Menurutnya, terkait dengan pendapatan daerah yang ada dalam undang-undang ini akan banyak potensi pendapatan baru yang ada di kabupaten kota, karena selama ini kabupaten kota hanya mendapatkan bagi hasil dari Pajak Kendaraan Bermoto (PKB).

"Tapi dalam Undang-Undang HKPDini ada option tambahan pendapatan pajak yang bisa dipungut oleh Kabupaten Kota tentang Pajak Kendaraan Bermotor," tukas Delvi.
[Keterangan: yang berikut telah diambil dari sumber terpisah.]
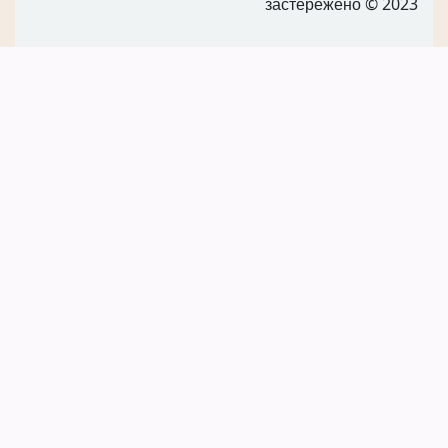
застережено
© 2023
Kemudian, lanjutnya, ada juga option terhadap pajak minerba, "ini akan menjadi sumber pendapatan baru bagi kabupaten kota yang potensinya cukup besar. Apalagi bagi Kabupaten Indragiri Hulu dalam bagi hasil pajak sawit selama ini tidak dimasukan ke dalamya komponen ekspor CPO. Sehinga pajak bagi hasil sawiit ini kecil kita terima karena Pemerintah tidak memasukan pajak ekspor.

"Namun didalam Undang-Undang HKPD ini sudah dumasukan kedalam objek pajak yang akan diterima oleh kabupaten kota," tambahnya.

Pada kesempatan ini Ketua DPRD Kabupaten Indragiri Hulu, Elda Suhanura menyampaikan, dengan adanya kunjungan mereka ke DPRD Sumbar ini cukup banyak masukan masukan tentang pola penganggaran yang baik dimasa pandemi ini .

"Kami melihat cukup baik pola penganggaran di Sumatera Barat sehingga kami ingin mendalami bagaimana pola penganggaran disini," katanya.

Ia juga menyebutkan dimasa pandemi ini otomatis pendapatan berkurang sehinga target dan capaian tidak maksimal, Belanja sudah pasti berkurang.

"Kalau dulu sebelum pandemi pendapatan kita Rp 1,7 triliun sekarang menurun menjadi Rp 1,4 triliun dan tidak ada devisit karena kita menyesuaikan dengan ketersedian uang yang ada termasuk belanja yang disesuaikan," kata Elda Suhanura.